_WORK ITEM 1_. In the passage on healthcare software design, in which decade did she begin working on installed software?
_WORK ITEM 2_. Output the passage on healthcare software design word for word, from "She describes the" to "a digital format.".

She was captivated by all of it, and increasingly, for her it became about software design. She got her start in the '80s, working on installed software at a time when everyone knew the F1 key was the "help" key. But, she knew there was much more to software design.

"This is all about human psychology, perception, cognition what we make of what we perceive and how we decide to act on it, is far more complicated than just a list of function keys and keyboard shortcuts and where the scroll bars will be laid out," she figured then. "And, as it turned out, that's, of course, the case," she says.

She describes the healthcare sector as "sort of the land that time forgot in terms of human factors." Industrial design is working well, she says, so the hardware is fine, but the software  -  especially electronic health records  -  "has had a tough time."  

As she sees it, one of the major problems with software design is trying to replicate paper processes in a digital format.

"You know, scribbles in a paper chart might not be the best way to make sure you found a drug-drug interaction," she says. "But nonetheless there were a lot of benefits with the paper system. So when people came along and said, 'let's get electronic,' I think there was this sense of 'let's not throw the baby out with the bath water.'

"So, we'll take the current system we have, which in some ways in terms of its efficiency, works reasonably well. Let's just translate that over  -  translate the paper directly into a digital environment."

When taking something that's been bricks and mortar, or paper and pen, and trying to recreate it directly into a digital format, "you will lose the benefits of the bricks and mortar and the pencils and paper  -  and you probably will not get the benefits of the digital. You need to invent something new to solve the same old problems  -  something new that takes advantage of the digital space."

_DATA SUPPLIED_.
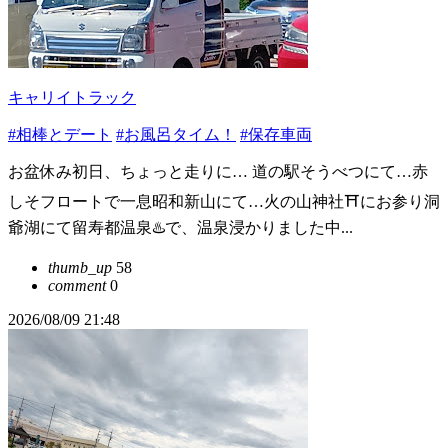
キャリイトラック
#相棒とデート
#お風呂タイム！
#保存車両
お盆休み初日、ちょっと走りに… 道の駅そうべつにて…赤
しそフロートで一息昭和新山にて…火の山神社⛩️にお参り洞
爺湖にて留寿都温泉♨️で、温泉浸かりました中...
thumb_up
58
comment
0
2026/08/09 21:48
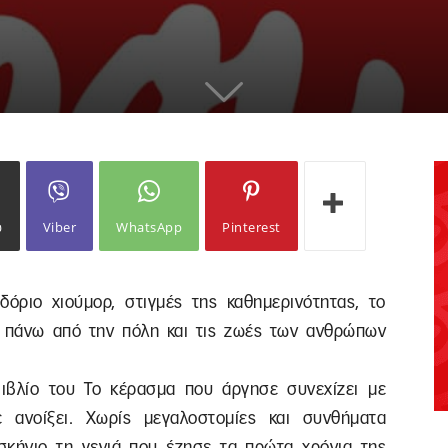
ω
Viber
WhatsApp
Pinterest
όριο χιούμορ, στιγμές της καθημερινότητας, το
 πάνω από την πόλη και τις ζωές των ανθρώπων
ιβλίο του Το κέρασμα που άργησε συνεχίζει με
 ανοίξει. Χωρίς μεγαλοστομίες και συνθήματα
σκήνιο τη γενιά που έζησε τα πρώτα χρόνια της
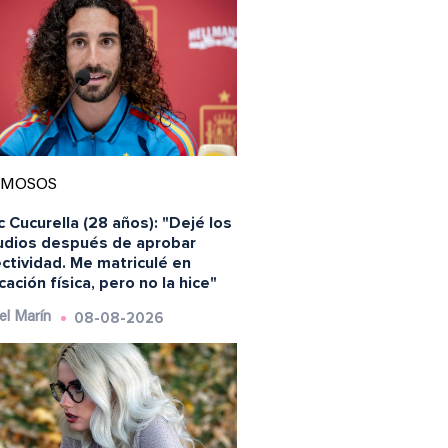
AMOSOS
 Cucurella (28 años): "Dejé los
udios después de aprobar
ctividad. Me matriculé en
ación física, pero no la hice"
08-08-2026
el Marín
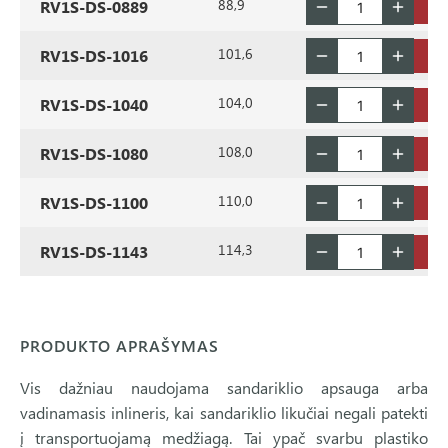
88,9
RV1S-DS-0889
101,6
RV1S-DS-1016
104,0
RV1S-DS-1040
108,0
RV1S-DS-1080
110,0
RV1S-DS-1100
114,3
RV1S-DS-1143
PRODUKTO APRAŠYMAS
Vis dažniau naudojama sandariklio apsauga arba
vadinamasis inlineris, kai sandariklio likučiai negali patekti
į transportuojamą medžiagą. Tai ypač svarbu plastiko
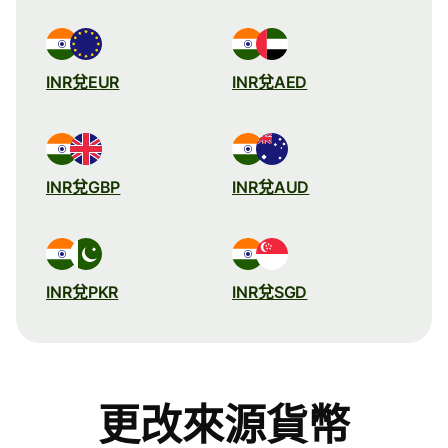
INR兌EUR
INR兌AED
INR兌GBP
INR兌AUD
INR兌PKR
INR兌SGD
更改來源貨幣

_EXERCISE OUTPUT 1_. The '80s.

_EXERCISE OUTPUT 2_.
She describes the healthcare sector as "sort of the land that time forgot in terms of human factors." Industrial design is working well, she says, so the hardware is fine, but the software  -  especially electronic health records  -  "has had a tough time."  

As she sees it, one of the major problems with software design is trying to replicate paper processes in a digital format.